Starting Gate: Welcome To Metaphor, New Hampshire
(UNITY, N.H.) This town of just more than 1,700 people will today host an event that, during the most contentious days of the nomination battle between Barack Obama and Hillary Clinton, some Democrats feared would never come. But their joint public appearance this afternoon – the first since Clinton suspended her campaign three weeks ago – was never in quite as much jeopardy as fearful Democrats (and an obsessively speculating media) seemed to think.
That's because the party insiders and elected officials known as superdelegates always had the power to settle even the closest of races long before the party's convention in Denver. More importantly, they had the incentive to do so: After eight years of what many Democrats feel was the worst presidency in modern history, the vast majority were not going to risk their party's chances at taking back power by dithering between two candidates who, ultimately, were remarkably similar on the issues.
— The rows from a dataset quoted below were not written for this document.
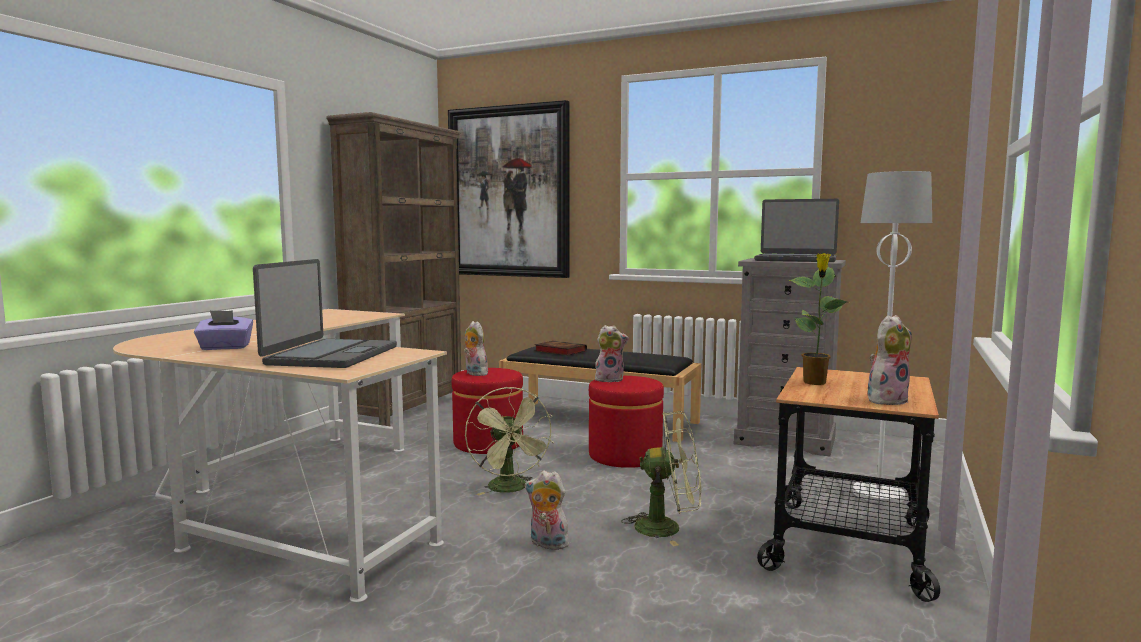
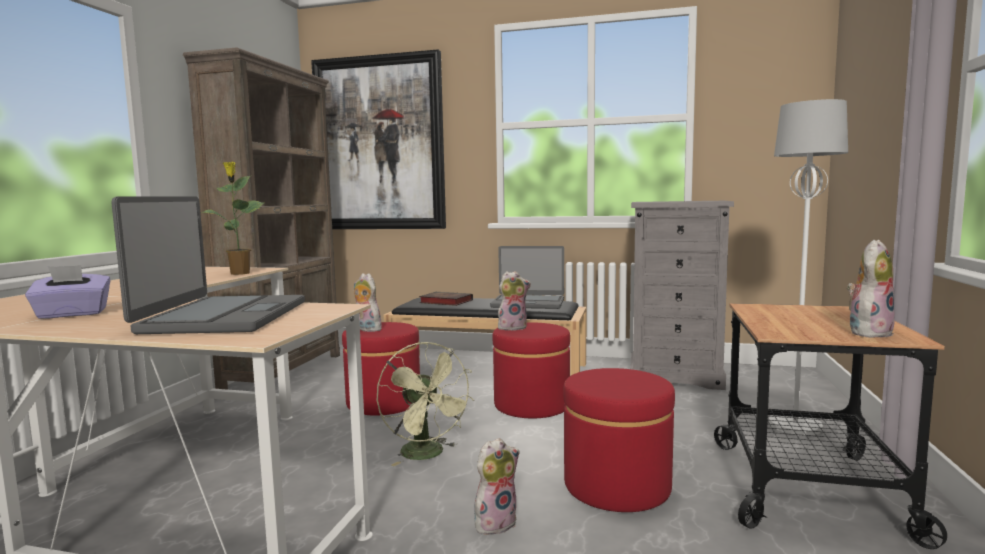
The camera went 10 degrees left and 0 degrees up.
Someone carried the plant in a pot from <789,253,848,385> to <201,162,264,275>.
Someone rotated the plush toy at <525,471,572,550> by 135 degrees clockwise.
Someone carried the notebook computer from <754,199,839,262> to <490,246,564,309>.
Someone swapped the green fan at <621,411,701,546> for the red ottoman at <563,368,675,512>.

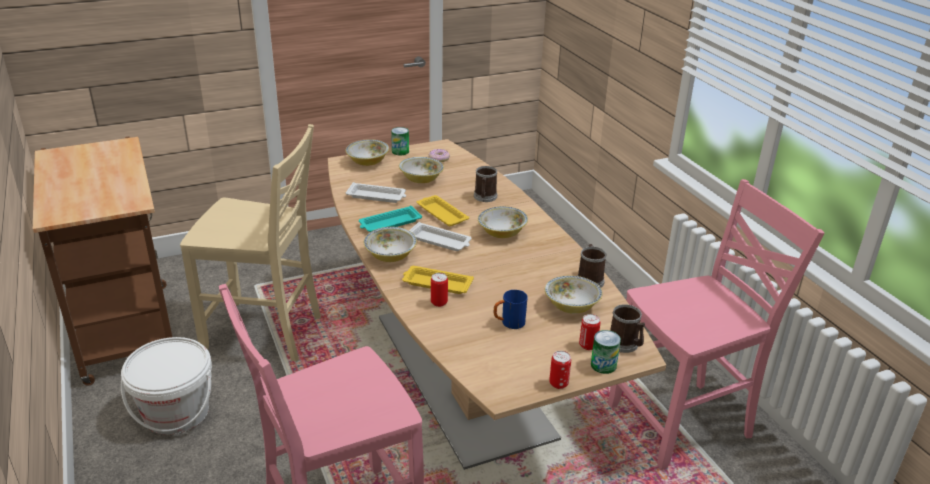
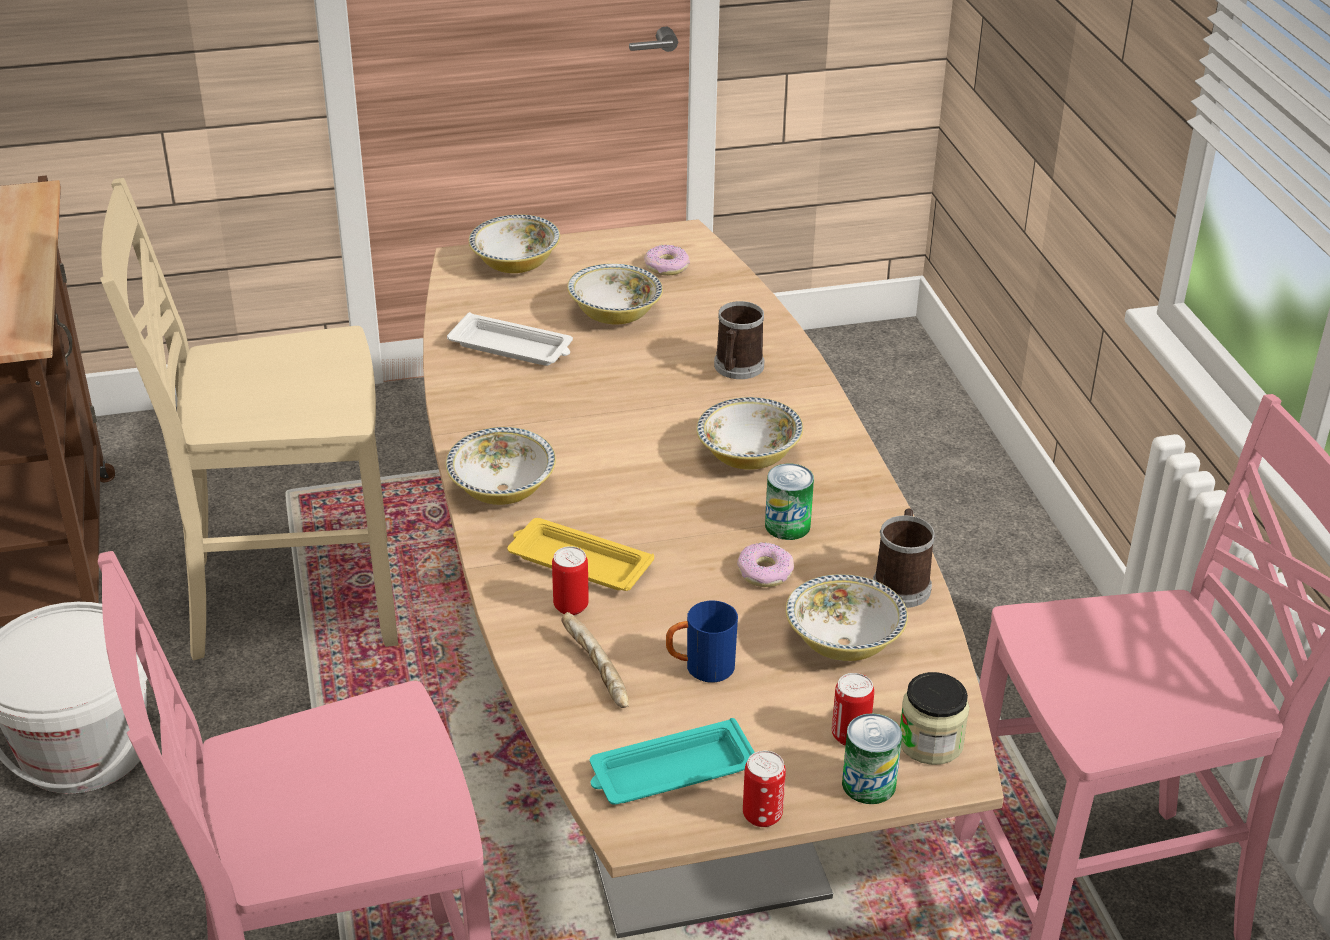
The camera went 10 degrees right and 5 degrees up.
Someone rotated the beige-coloured chair at <180,124,321,362> by 150 degrees clockwise.
Someone put down the bakery bread at <561,612,629,708>.
Someone carried the turquoise-coloured tray from <359,206,422,232> to <590,718,755,805>.
Someone put down the doughnut at <737,542,794,587>.
Someone carried the sealed can from <391,127,409,156> to <765,463,814,540>.
Someone swapped the mug at <610,304,645,353> for the preserve jar at <900,672,970,765>.
Someone took away the whitish tray at <409,222,472,251>.
Someone took away the yellowish tray at <417,195,469,226>.

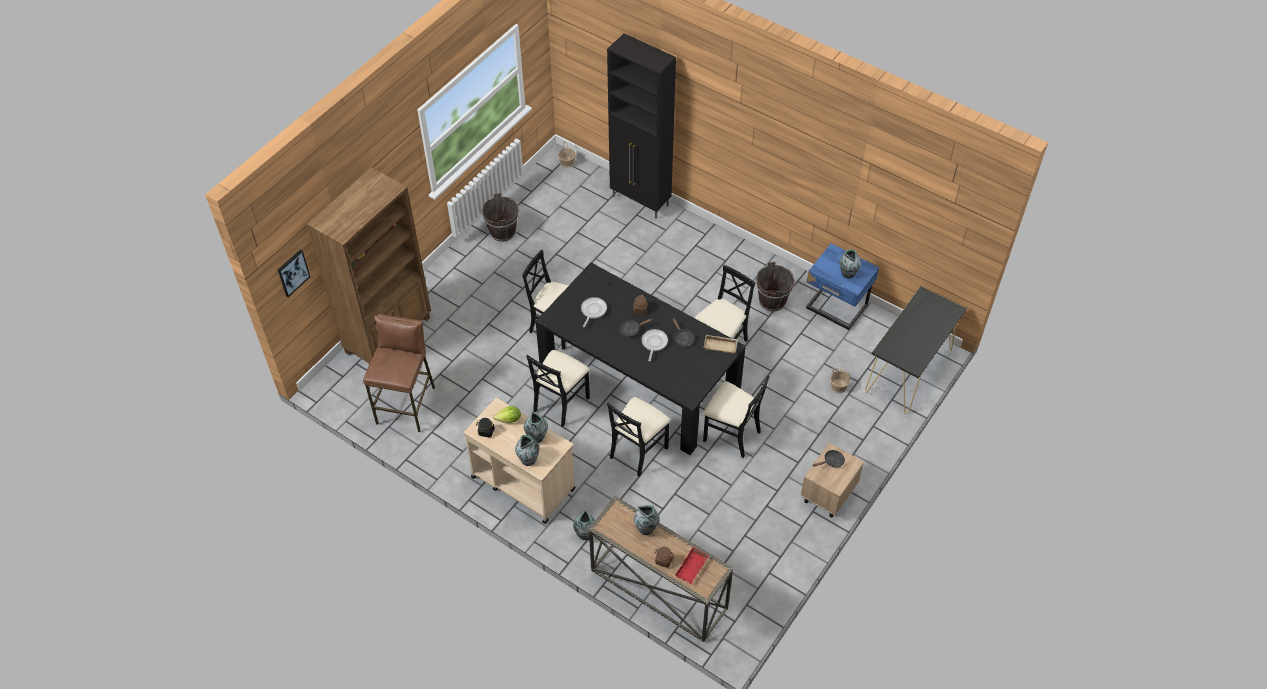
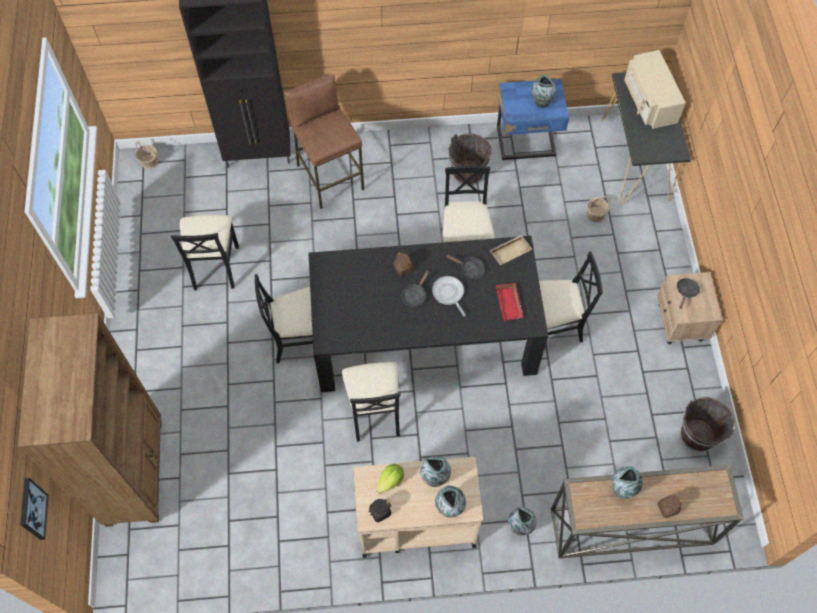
The camera went 40 degrees left and 10 degrees up.
Someone carried the black chair from <607,397,671,477> to <171,215,239,290>.
Someone carried the brownish stool from <363,314,435,432> to <284,73,364,209>.
Someone carried the red tray from <675,547,709,584> to <496,283,524,321>.
Someone put down the beige-coloured kitchen microwave at <624,50,686,129>.
Someone carried the brownish pail from <482,193,519,242> to <680,397,735,452>.
Someone took away the skillet at <581,297,607,327>.

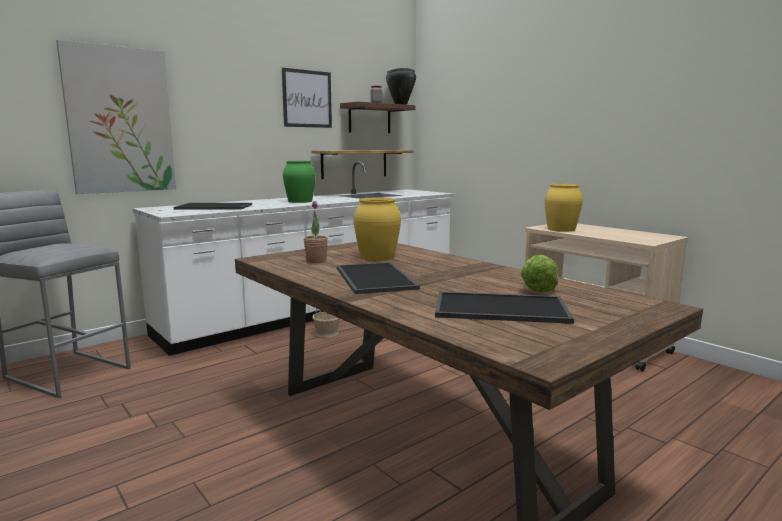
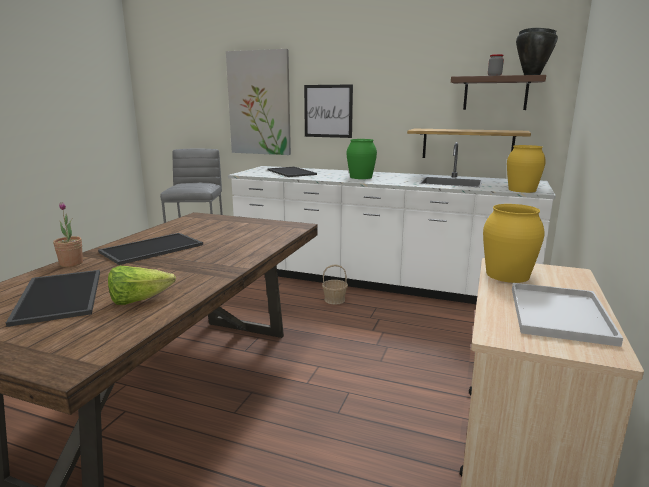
The camera went 60 degrees right and 5 degrees up.
Someone carried the plant in a pot from <304,201,328,263> to <53,202,83,267>.
Someone carried the wall art from <282,68,332,128> to <304,84,353,138>.
Someone carried the yellowish flower vase from <353,198,401,261> to <507,145,546,193>.
Someone put down the whitish tray at <512,283,623,347>.

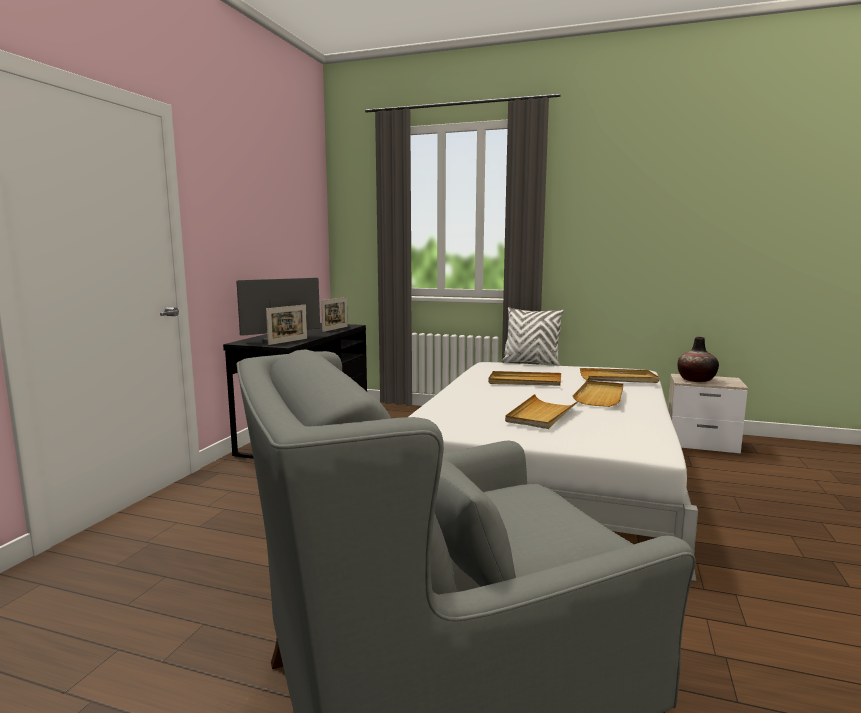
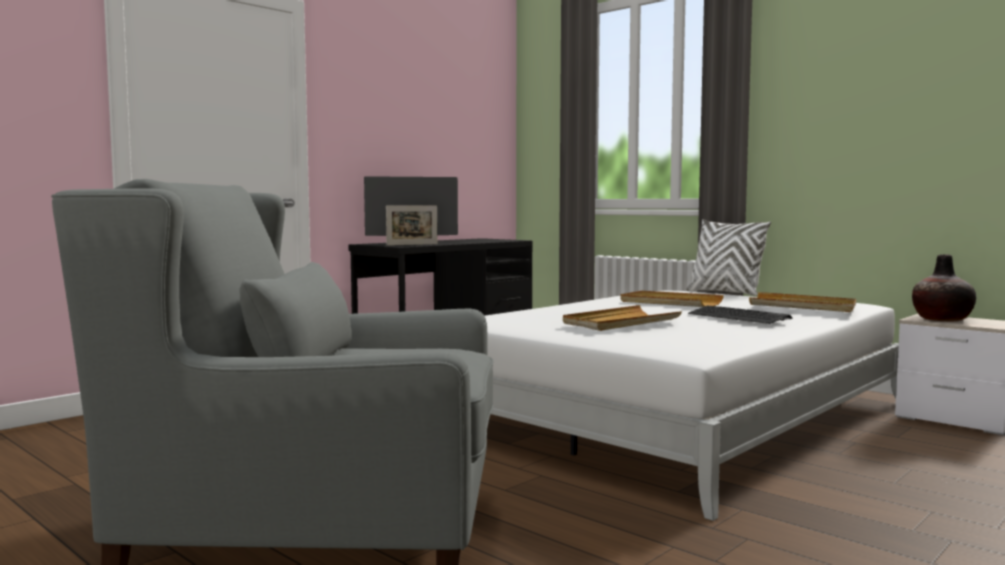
The camera went 25 degrees right and 5 degrees down.
Someone swapped the beige-coloured tray at <573,380,623,407> for the PC keyboard at <688,306,792,324>.
Someone took away the picture frame at <321,297,348,332>.

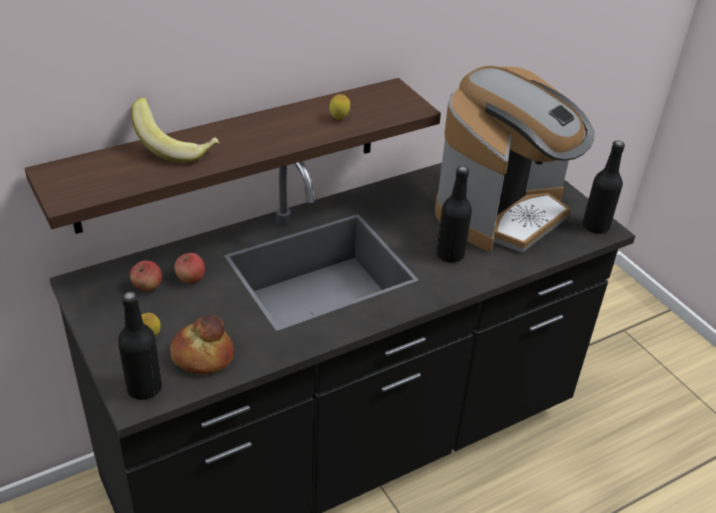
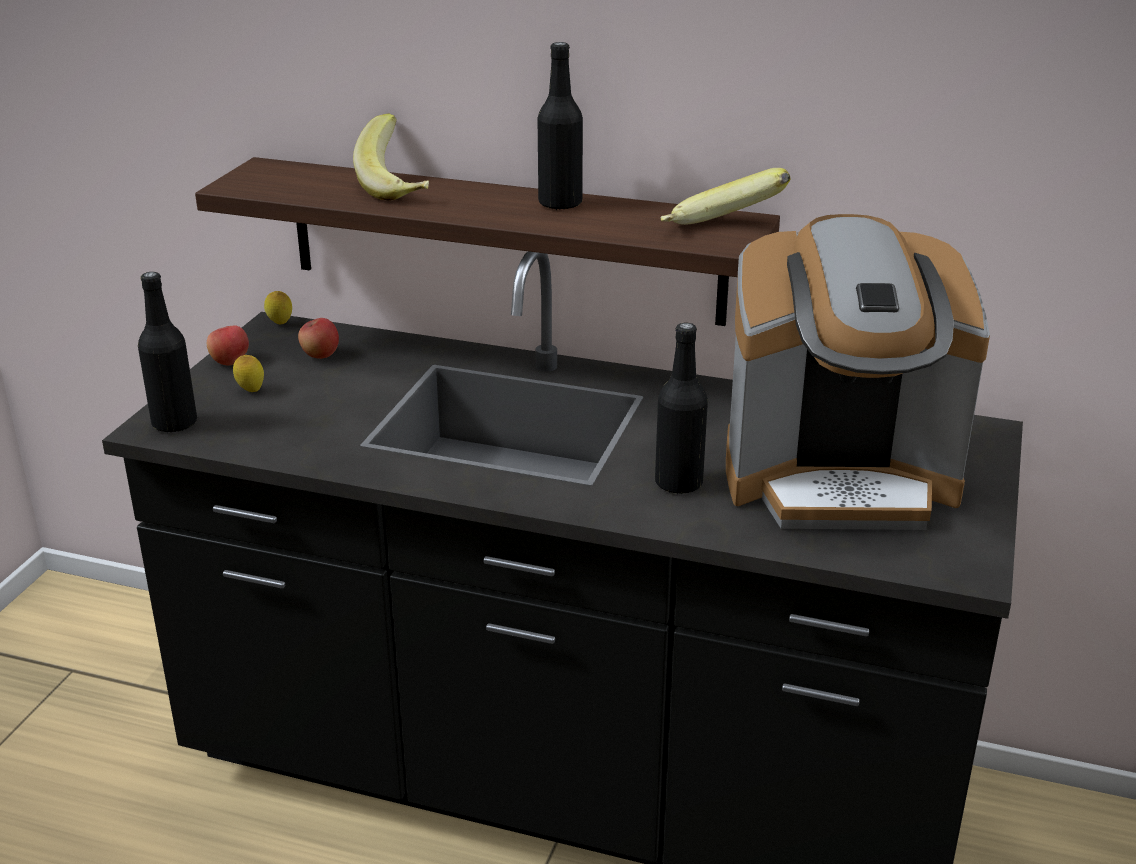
The camera went 50 degrees right and 10 degrees down.
Someone carried the apple from <174,253,205,284> to <207,325,249,365>.
Someone carried the citrus fruit from <329,94,350,120> to <264,291,292,325>.
Someone carried the black drink bottle from <583,141,625,234> to <538,42,583,210>.
Someone put down the banana at <660,168,790,225>.
Someone took away the bakery bread at <170,315,234,374>.

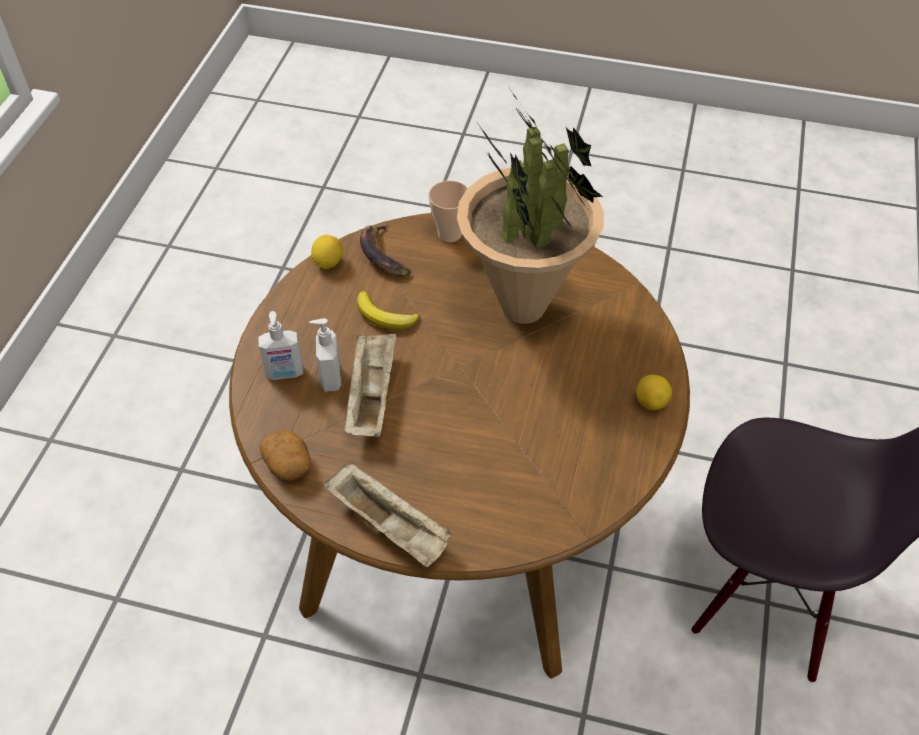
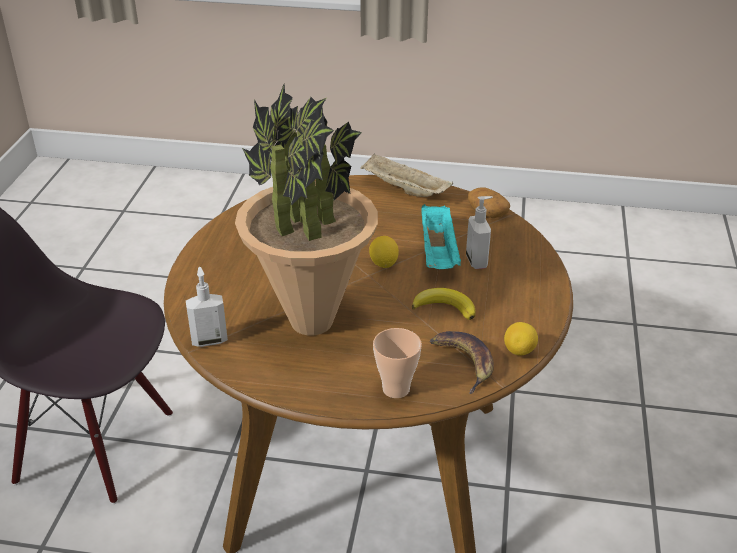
The camera went 175 degrees right and 15 degrees down.
Someone carried the soap dispenser from <258,311,303,380> to <186,267,228,347>.
Someone carried the citrus fruit from <636,374,672,410> to <369,236,399,268>.
Someone repainted the beige-coloured tray at <344,333,397,437>, which became the turquoise-coloured tray at <421,204,461,269>.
Many still harbor painful memories of the Democratic convention in 1980, where Jimmy Carter ended up essentially chasing rival Ted Kennedy around the stage in an effort to join hands for a show of party unity after a tough primary fight. It was an undignified moment for the president, who never quite caught his vanquished rival. (Here's how Walter Cronkite described the scene: "Sen. Kennedy leaves the stand, sober, unsmiling. There will be no pictures in tomorrow morning's paper, and none for posterity, of Ted Kennedy holding Jimmy Carter's hand aloft.")
Today's event, by contrast, will serve as a demonstration of a successful move towards party consolidation, one taking place long before the convention. Clinton's donors – whom CBS News political consultant Joe Trippi characterized in a conversation with Horserace this week as "probably the greatest collection of big dollar Democrats ever put together" – have gradually put aside their reservations about Obama, in part simply because they want to get on board with the man who came out on top. "These are people who want to support whomever the Democratic nominee is," Trippi said. Last night, many of those donors met with Obama and Clinton for an upbeat gathering at the Mayflower Hotel in Washington DC.
Clinton herself is too smart to be seen holding a grudge: She knows it is in her political interests, not to mention her ideological ones, to do everything she's asked to help her former rival. (Doing so also doesn't hurt her efforts to retire her significant campaign debt.) Her husband is a somewhat harder nut to crack: Bill Clinton's tepid endorsement of Obama this week, issued through a spokesman, looked like evidence of his continuing anger towards the presumptive nominee. The former president believes that Obama ran against his presidential record and thinks his campaign falsely implied that he is a racist, and those wounds have yet to heal. But the Obama campaign assumes, probably correctly, that Bill will eventually come on board.
So while the metaphor may be a bit obvious, today's event here in the tiny town of Unity does seem to reflect a relatively successful movement towards party togetherness after a tough and tight primary battle. "I haven't seen the party this united this early in a long time," Trippi said. For Democrats who feared a contested and bitter fight all the way to the convention, that has to be a relief.